次世代FTAの特徴としては、ベトナムやEU=欧州連合加盟諸国、アメリカなどに対する関税の大部分が撤廃されることが挙げられています。これはベトナムにとって価格面での競争力を向上させる為の良いチャンスとなります。しかし、チャンスには試練が伴います。在アメリカベトナム大使館のファム・クアン・ビン大使は優遇税制を徹底的に活用するためにはベトナムの製品は原産地や技術障壁、衛生検疫などに関する輸入国の条件を満たす必要があるとの見解を示し、次のように語りました。

(テープ)

「国内製品の競争力を向上させると技術障壁や高い税率などの問題を回避することができます。
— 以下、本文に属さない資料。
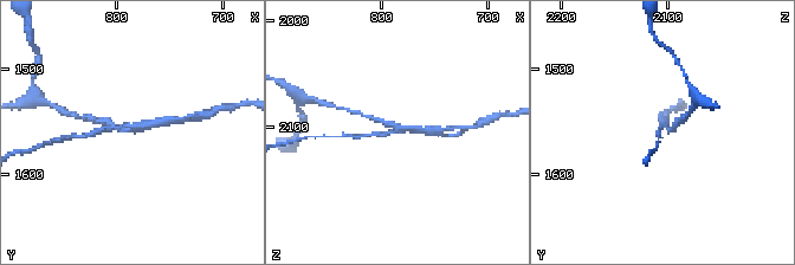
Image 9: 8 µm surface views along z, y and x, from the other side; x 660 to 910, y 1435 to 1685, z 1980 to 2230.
arms=3 arm_widths_nm=150,150,200 act=view view=em slice=xy step=2 show=tint at=(784, 1558, 2102)

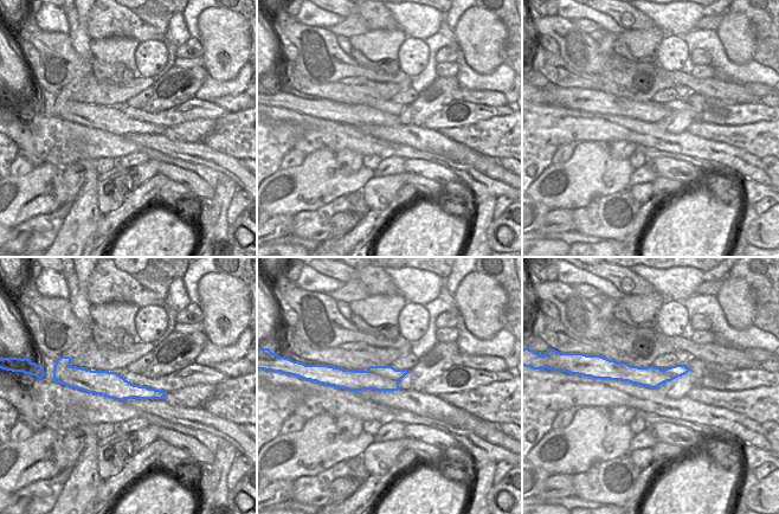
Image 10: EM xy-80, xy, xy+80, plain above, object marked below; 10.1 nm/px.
act=separate pic=9 on=(108, 129) part_leaving=9:(131, 125), (99, 129), (85, 135) found='a second cell is stuck on'

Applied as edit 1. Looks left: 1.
act=done edits=separate@9 rest=unchecked

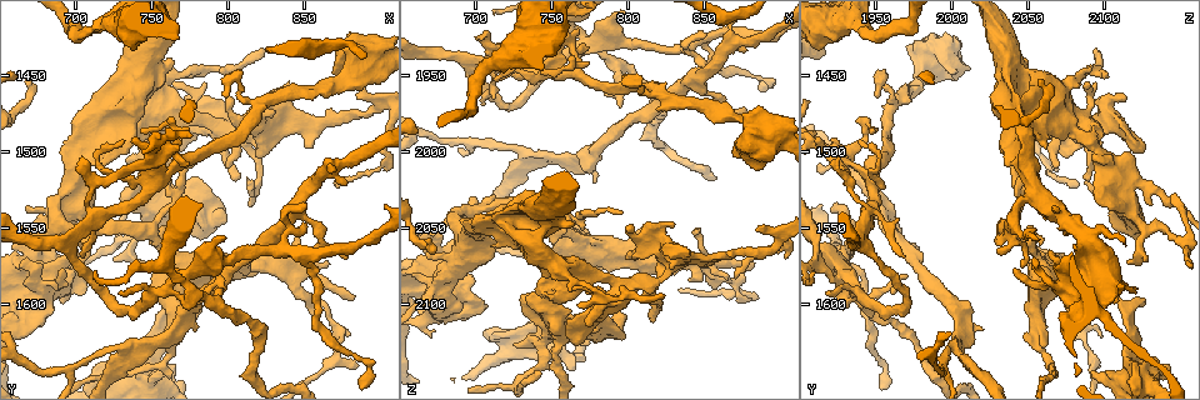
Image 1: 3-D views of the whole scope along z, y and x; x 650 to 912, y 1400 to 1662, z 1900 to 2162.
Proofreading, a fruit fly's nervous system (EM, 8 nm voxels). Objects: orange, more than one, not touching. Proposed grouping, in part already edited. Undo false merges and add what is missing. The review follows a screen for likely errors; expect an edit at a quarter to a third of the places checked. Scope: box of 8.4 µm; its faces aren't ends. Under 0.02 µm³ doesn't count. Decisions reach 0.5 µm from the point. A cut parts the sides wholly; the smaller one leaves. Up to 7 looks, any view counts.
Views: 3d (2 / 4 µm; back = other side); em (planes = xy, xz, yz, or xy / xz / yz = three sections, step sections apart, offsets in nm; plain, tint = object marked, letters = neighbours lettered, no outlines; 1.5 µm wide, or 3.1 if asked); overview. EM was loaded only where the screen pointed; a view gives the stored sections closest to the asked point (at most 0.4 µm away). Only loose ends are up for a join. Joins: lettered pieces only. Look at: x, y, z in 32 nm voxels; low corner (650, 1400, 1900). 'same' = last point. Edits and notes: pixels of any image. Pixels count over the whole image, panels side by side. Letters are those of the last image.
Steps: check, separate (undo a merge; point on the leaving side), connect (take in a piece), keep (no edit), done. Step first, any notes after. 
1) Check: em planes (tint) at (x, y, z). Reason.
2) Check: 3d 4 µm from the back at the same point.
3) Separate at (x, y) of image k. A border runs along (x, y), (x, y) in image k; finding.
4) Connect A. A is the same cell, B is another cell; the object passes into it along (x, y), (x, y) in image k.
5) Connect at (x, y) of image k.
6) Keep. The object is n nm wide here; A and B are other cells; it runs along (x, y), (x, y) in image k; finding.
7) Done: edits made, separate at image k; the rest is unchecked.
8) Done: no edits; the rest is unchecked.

革靴や繊維製品、水産物などの主力製品は他の国と比べ優位性があります。TPPの発効を前に適切な準備を進めれば、外国人投資家をどんどん引き付けると思います。」

実際、技術障壁や衛生植物検疫措置はベトナム製品のFTA締結諸国への輸出に際し、障壁となっています。また、FTA締結諸国の製品への市場開放により、国内企業は国内市場でも激しい競争にさらされ、外国の手頃な製品や高質のサービスから圧力を受けるようになります。ベトナム政府、各省庁、企業はこうした事情を踏まえ、試練の克服に尽力しています。ハノイ国家大学に属する経済大学のグエン・アイン・トゥ副校長は次のような見解を述べています。

(テープ)

「我々は経営環境の改善を断固として進めています。企業に対し、行政手続きを行なうための所要時間の短縮に留まらず、インフラ整備や体制の改革も促進しなければなりません。一方で、企業各社は各協会と連携して、企業に対する適切な支援計画を実施する必要があります。」

ベトナムはTPP加盟12カ国の中で最も大きな利益を手にすると予測されています。具体的には2020年までにベトナムのGDP=国内総生産は235億ドル、2025年までに輸出額は680億ドル増加するとしています。他方、ベトナム・EUのFTAはベトナムに大きな経済圏への輸出チャンスをもたらすと見られます。ベトナムは地政学や地経学での有利な条件や天然資源、労働力に恵まれていることから投資の誘致や現代的かつ効果的な管理モデルの導入が図られることでしょう。また、次世代FTAはベトナムの世界経済への参入に弾みをつけるとともにベトナムの体制改革にも原動力となるとしています。